§ **Instruction**: Filter the listing below down to the lines holding the word "Lighting", and copy those lines.

§ **Recorded data**:
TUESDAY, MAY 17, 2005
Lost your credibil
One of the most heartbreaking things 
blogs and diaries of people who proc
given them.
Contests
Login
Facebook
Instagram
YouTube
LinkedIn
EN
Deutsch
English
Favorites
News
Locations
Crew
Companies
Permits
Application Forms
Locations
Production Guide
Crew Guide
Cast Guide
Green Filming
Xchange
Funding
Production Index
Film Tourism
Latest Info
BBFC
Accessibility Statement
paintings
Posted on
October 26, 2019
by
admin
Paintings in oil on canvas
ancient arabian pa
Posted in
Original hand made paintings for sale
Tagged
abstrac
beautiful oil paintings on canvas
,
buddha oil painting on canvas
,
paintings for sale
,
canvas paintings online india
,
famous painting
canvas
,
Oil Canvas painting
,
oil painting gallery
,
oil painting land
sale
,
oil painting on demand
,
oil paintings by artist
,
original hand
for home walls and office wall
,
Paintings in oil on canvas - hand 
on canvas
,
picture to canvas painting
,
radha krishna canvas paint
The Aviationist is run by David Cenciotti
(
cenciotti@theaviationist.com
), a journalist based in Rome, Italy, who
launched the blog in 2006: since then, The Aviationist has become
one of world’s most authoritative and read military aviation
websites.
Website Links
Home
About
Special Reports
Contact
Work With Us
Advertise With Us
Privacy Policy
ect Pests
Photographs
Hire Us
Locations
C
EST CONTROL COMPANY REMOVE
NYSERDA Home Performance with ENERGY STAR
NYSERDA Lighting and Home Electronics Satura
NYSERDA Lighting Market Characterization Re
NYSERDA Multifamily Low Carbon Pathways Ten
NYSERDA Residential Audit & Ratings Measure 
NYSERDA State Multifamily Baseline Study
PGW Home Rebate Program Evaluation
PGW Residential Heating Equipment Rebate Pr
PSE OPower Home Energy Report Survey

§ **Output of the exercise**:
NYSERDA Lighting and Home Electronics Satura
NYSERDA Lighting Market Characterization Re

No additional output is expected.